Being, therefore, unable to reach any conclusion other than that the change in the law in regard to pleading actions sounding simultaneously or alternatively in tort and contract is procedural and goes only to the remedy, we must bring this decision within the ambit of that part of Code § 102-104 specifying that “laws looking only to the remedy or mode of trial may apply to contracts, rights, and offenses entered into or accrued or committed prior to their passage.” In the same vein, Section 86(b) of the amendment to the Civil Practice Act (Ga. L. 1968, pp. 1104, 1109) provides: “This Act shall also be applied retroactively by the trial and appellate courts where the effect thereof is to render valid something which was not valid when done, but this Act shall not be applied retroactively when the effect would be to render invalid something which was valid when done, or where such application would impair vested rights or otherwise be in violation of the Constitution.” We cannot accept the contention that the plaintiff, by pleading under the former law at the time when it was in effect, vested in the defendant any right to insist upon such election as the law of the case, particularly in view of Code Ann. § 81A-160 (h) generally abolishing the law of the case rule.
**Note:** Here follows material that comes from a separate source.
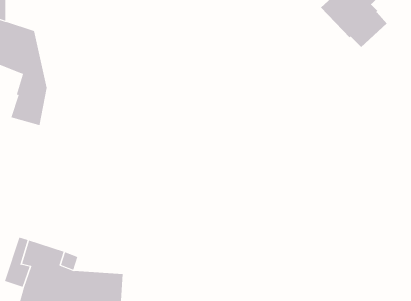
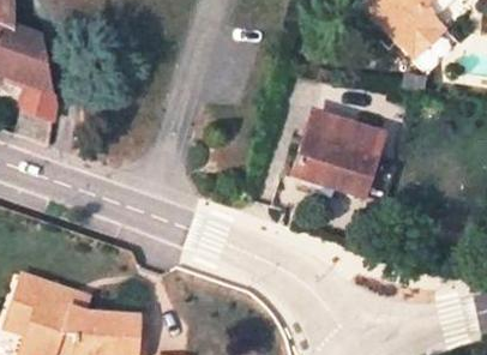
building: none -> [291,115,379,200]

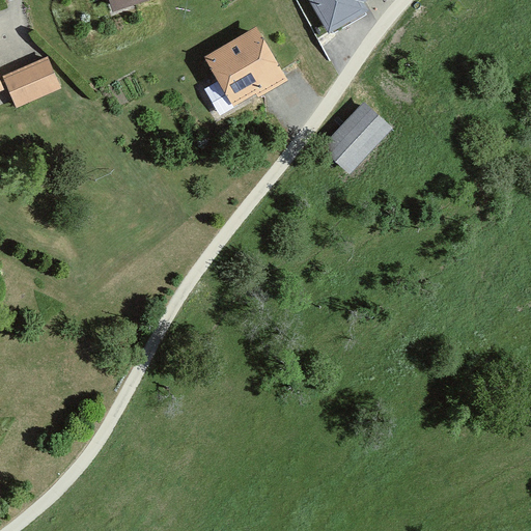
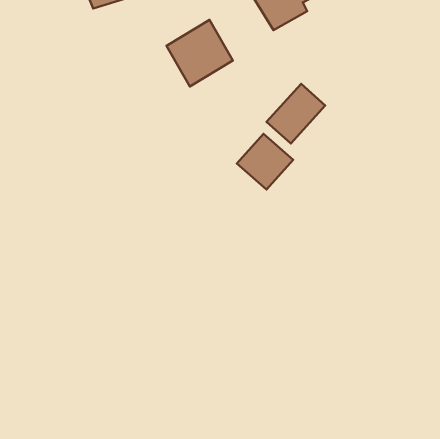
building: [5,57,63,107] -> none
building: none -> [237,134,293,189]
It follows that the amendment should not have been dismissed as not germane, or because the plaintiff is barred from recovering punitive damages. This does not mean that the plaintiff is entitled to punitive damages on an action ex contractu, but merely that he has a right to pursue contradictory claims so far as the pleading stage of this litigation is concerned.
*338 Judgment affirmed in part; reversed in part.
Felton, C. J., Bell, P. J., Hall, Deen and Quillian, JJ., concur. Jordan, P. J., Eberhardt and Whitman, JJ., dissent to Division 3. Pannell, J., dissents.